● EXERCISE DETAILS
Can you lay out the saved data entries as a Markdown table with columns "No." and "Line", one numbered row per line, beginning at the start of the saved data entries and stopping after the line that has "この記事が気に入ったら「いいね！」しよう", with blank lines dropped and the pictures left out?

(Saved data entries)
▼▼▼
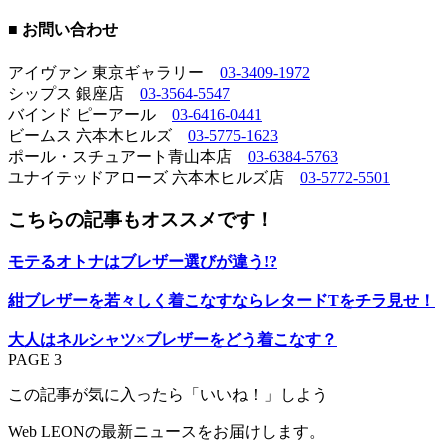
■ お問い合わせ
アイヴァン 東京ギャラリー
03-3409-1972
シップス 銀座店
03-3564-5547
バインド ピーアール
03-6416-0441
ビームス 六本木ヒルズ
03-5775-1623
ポール・スチュアート青山本店
03-6384-5763
ユナイテッドアローズ 六本木ヒルズ店
03-5772-5501
こちらの記事もオススメです！
モテるオトナはブレザー選びが違う!?
紺ブレザーを若々しく着こなすならレタードTをチラ見せ！
大人はネルシャツ×ブレザーをどう着こなす？
PAGE 3
この記事が気に入ったら「いいね！」しよう
Web LEONの最新ニュースをお届けします。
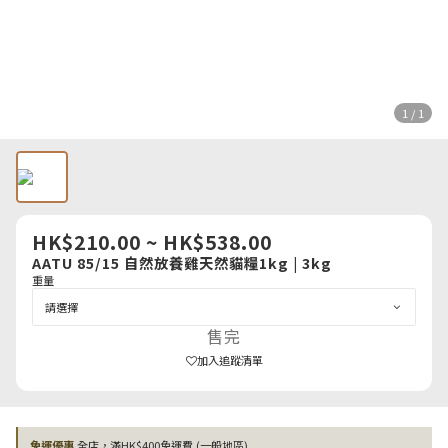
1 / 1
HK$210.00 ~ HK$538.00
AATU 85/15 自然放養雞天然貓糧1kg | 3kg
重量
售完
加入追蹤清單
免運優惠
全店，滿HK$400免運費 (一般地區)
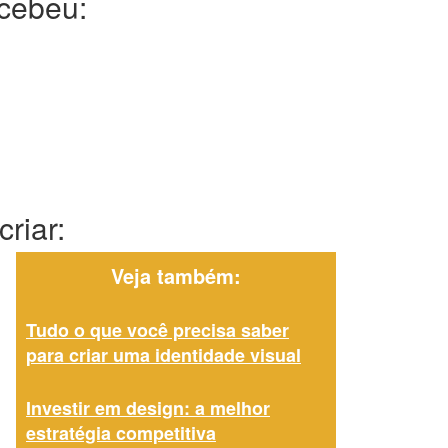
ecebeu:
riar:
Veja também:
Tudo o que você precisa saber
para criar uma identidade visual
Investir em design: a melhor
estratégia competitiva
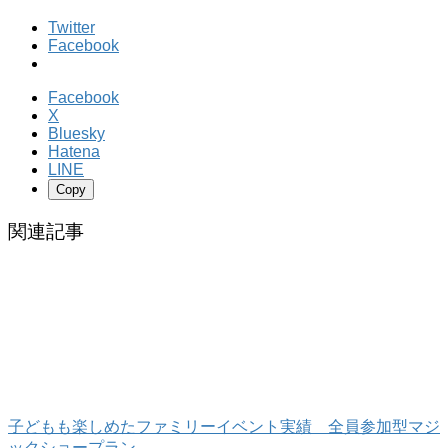
Twitter
Facebook
Facebook
X
Bluesky
Hatena
LINE
Copy
関連記事
子どもも楽しめたファミリーイベント実績 全員参加型マジ
ックショープラン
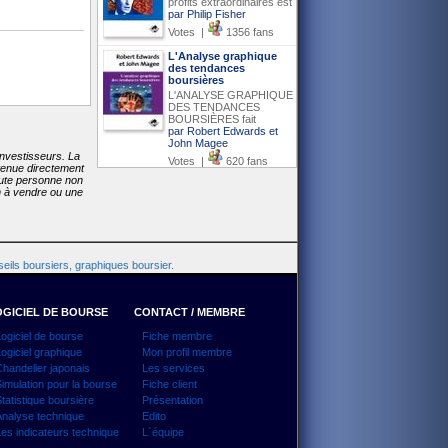
profits extraordinaires est
par Philip Fisher
Votes |
1356 fans
L'Analyse graphique
des tendances
boursières
L'ANALYSE GRAPHIQUE
DES TENDANCES
BOURSIÈRES fait
par Robert Edwards et
John Magee
investisseurs. La
Votes |
620 fans
etenue directement
toute personne non
on à vendre ou une
eils boursiers, graphiques boursier.
GICIEL DE BOURSE
CONTACT / MEMBRE
ogiciel de bourse
Fiche membre
ogiciel graphique
Mon profil membre
handelier japonais
Les services
imulation pour la bourse
Fiche client
tatistique boursière
Présentation
nalyse technique
Edito
es indicateurs technique
L`équipe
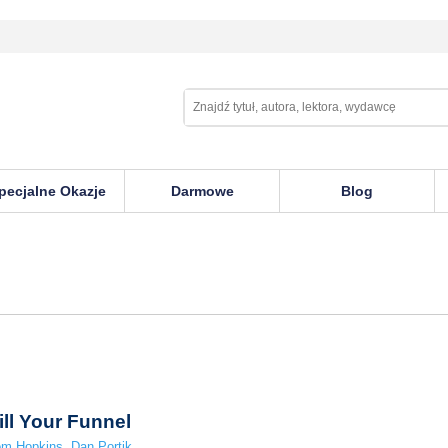
pecjalne Okazje
Darmowe
Blog
ill Your Funnel
om Hopkins
,
Dan Portik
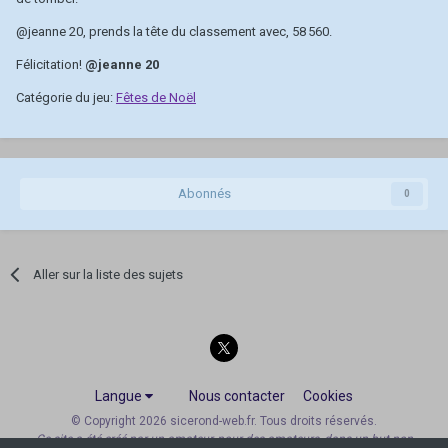
@jeanne 20
, prends la tête du classement avec, 58 560.
Félicitation!
@jeanne 20
Catégorie du jeu:
Fêtes de Noël
Abonnés
0
Aller sur la liste des sujets
Langue
Nous contacter
Cookies
© Copyright 2026 sicerond-web.fr. Tous droits réservés.
Ce site a été créé par un amateur, pour des amateurs, dans un but non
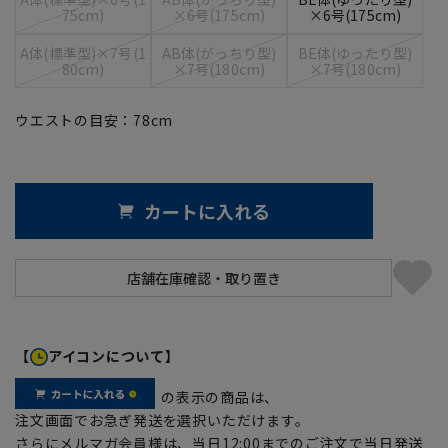
75cm)
×6号(175cm)
×6号(175cm)
A体(標準型)×7号(1
AB体(がっちり型)
BE体(ゆったり型)
80cm)
×7号(180cm)
×7号(180cm)
ウエストの目安：
78
cm
カートに入れる
【
アイコンについて】
の表示の商品は、
注文画面でお急ぎ発送を選択いただけます。
さらにメルマガ会員様は、当日12:00までのご注文で当日発送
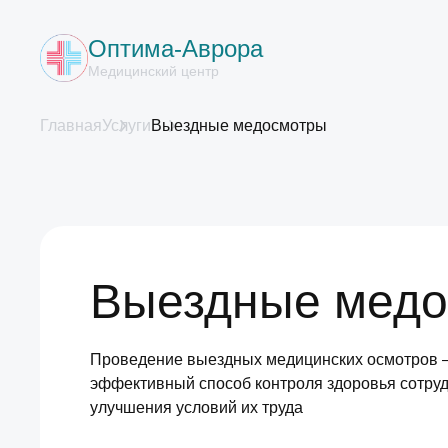
Оптима-Аврора
Медицинский центр
Главная
Услуги
Выездные медосмотры
Выездные мед
Проведение выездных медицинских осмотров –
эффективный способ контроля здоровья сотруд
улучшения условий их труда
▲▲▲
● RESPONSE TO THE EXERCISE
| No. | Line |
|---|---|
| 1 | ■ お問い合わせ |
| 2 | アイヴァン 東京ギャラリー |
| 3 | 03-3409-1972 |
| 4 | シップス 銀座店 |
| 5 | 03-3564-5547 |
| 6 | バインド ピーアール |
| 7 | 03-6416-0441 |
| 8 | ビームス 六本木ヒルズ |
| 9 | 03-5775-1623 |
| 10 | ポール・スチュアート青山本店 |
| 11 | 03-6384-5763 |
| 12 | ユナイテッドアローズ 六本木ヒルズ店 |
| 13 | 03-5772-5501 |
| 14 | こちらの記事もオススメです！ |
| 15 | モテるオトナはブレザー選びが違う!? |
| 16 | 紺ブレザーを若々しく着こなすならレタードTをチラ見せ！ |
| 17 | 大人はネルシャツ×ブレザーをどう着こなす？ |
| 18 | PAGE 3 |
| 19 | この記事が気に入ったら「いいね！」しよう |